The AIC said that the Packaged Retail and Insurance-based Investment Product (Priips) disclosure regime needs changing, especially when it comes to providing clients with Kids.

This is because the association believes the documents “overstate potential performance and understate risks which can mislead consumers about the returns that they could receive”.

But after a review of the regulation was commissioned in July 2020, the AIC argued that meaningful change needs to happen soon.

The trade body said that “tinkering around the edges” will not solve “fundamental flaws” and that Kids should be suspended and a “meaningful review announced” during chancellor Rishi Sunak’s budget at the end of October 2021.

‘Enough is enough’

Richard Stone, chief executive of the AIC, said: “We understand that the past 12 months have been very challenging for the government and regulators but it’s time to make meaningful changes to Kids.

“Enough is enough. The treasury committed to a wholesale review of the regulation in July 2020, and we are still waiting for progress. Given the problems with Kids, which have been widely recognised ever since their launch four years ago, it’s clear the FCA’s proposals don’t go far enough.

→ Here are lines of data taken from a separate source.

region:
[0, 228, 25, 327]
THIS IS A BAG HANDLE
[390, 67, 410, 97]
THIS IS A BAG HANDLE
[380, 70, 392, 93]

“Swapping performance scenarios for narratives and allowing Kid producers to manually upgrade their risk ratings won’t address the fundamental flaws with these documents.

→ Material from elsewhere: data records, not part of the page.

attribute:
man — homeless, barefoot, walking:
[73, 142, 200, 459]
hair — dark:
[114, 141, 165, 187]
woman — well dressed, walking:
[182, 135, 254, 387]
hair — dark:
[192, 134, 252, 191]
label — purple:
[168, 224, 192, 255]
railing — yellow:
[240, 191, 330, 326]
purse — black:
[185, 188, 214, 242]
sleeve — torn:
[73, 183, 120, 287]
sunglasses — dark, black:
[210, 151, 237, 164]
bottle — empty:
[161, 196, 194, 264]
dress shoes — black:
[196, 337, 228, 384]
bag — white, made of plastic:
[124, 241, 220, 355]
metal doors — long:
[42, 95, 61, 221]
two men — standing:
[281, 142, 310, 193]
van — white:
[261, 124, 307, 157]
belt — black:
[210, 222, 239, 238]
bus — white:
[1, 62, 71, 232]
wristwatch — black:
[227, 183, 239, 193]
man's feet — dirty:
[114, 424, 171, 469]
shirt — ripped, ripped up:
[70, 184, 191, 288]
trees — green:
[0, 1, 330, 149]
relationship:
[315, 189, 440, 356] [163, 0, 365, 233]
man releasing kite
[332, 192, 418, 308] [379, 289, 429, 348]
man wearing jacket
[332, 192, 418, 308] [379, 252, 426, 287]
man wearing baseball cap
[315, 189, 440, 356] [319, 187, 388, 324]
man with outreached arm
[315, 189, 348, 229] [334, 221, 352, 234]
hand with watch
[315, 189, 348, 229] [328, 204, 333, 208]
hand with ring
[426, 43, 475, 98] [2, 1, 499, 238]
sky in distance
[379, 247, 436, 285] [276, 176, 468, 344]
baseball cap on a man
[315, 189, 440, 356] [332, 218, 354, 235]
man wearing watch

“The FCA acknowledges the harm Kids pose to consumers. Rather than tinkering around the edges, the Treasury should conduct a full-scale review of the Priips regulation. Until that happens, Kids should be suspended.

“Far from helping people make better informed decisions, these documents are misleading investors and distorting the market, with Ucits funds still producing an entirely different disclosure that is not comparable. We call on the chancellor to announce a more meaningful review alongside the autumn budget.”